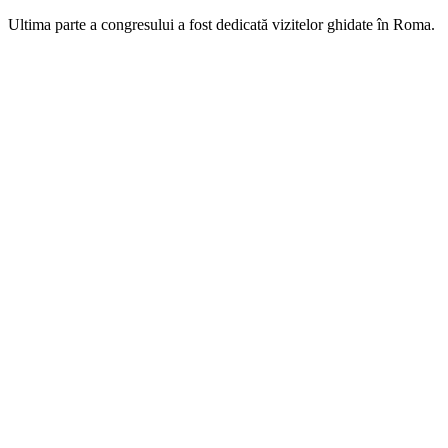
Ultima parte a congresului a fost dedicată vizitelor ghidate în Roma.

--------------------------------------------------

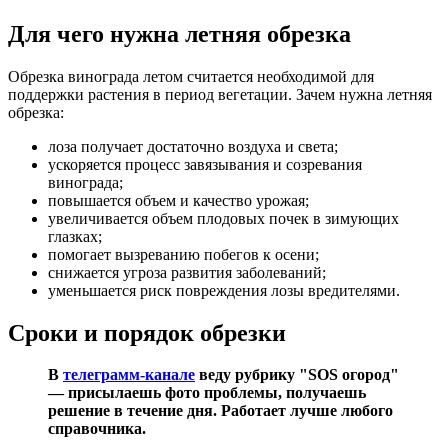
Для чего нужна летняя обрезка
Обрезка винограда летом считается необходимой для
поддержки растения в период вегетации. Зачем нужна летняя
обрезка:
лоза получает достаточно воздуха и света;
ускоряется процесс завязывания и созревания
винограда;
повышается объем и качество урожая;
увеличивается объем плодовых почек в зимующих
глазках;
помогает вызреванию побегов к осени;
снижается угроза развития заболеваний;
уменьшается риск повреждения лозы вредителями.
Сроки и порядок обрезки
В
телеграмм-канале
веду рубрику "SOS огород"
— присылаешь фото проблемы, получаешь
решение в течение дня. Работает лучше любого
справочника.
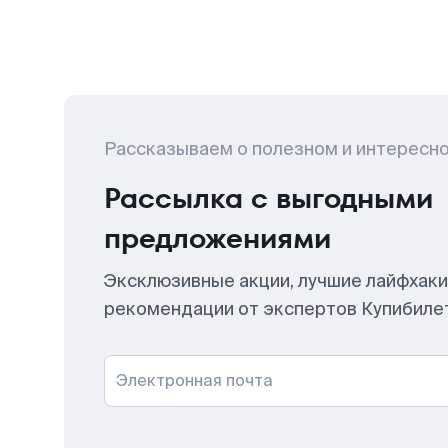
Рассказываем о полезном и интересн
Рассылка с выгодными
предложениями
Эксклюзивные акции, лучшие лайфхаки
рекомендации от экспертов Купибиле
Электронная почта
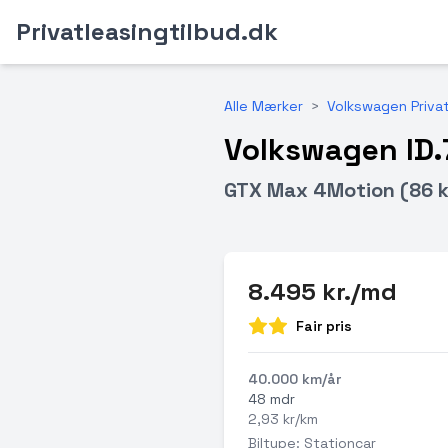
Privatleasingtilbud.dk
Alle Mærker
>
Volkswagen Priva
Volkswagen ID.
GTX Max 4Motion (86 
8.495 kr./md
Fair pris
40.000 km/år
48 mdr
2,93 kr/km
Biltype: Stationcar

--------------------------------------------------

▸ **The problem**: Please quote the records word for word from the line with "Рассказываем о полезном и интересн" to the line with "Электронная почта", including both of those lines.

▸ **Solution for this problem**:
Рассказываем о полезном и интересн
Рассылка с выгодными
предложениями
Эксклюзивные акции, лучшие лайфхаки
рекомендации от экспертов Купибиле
Электронная почта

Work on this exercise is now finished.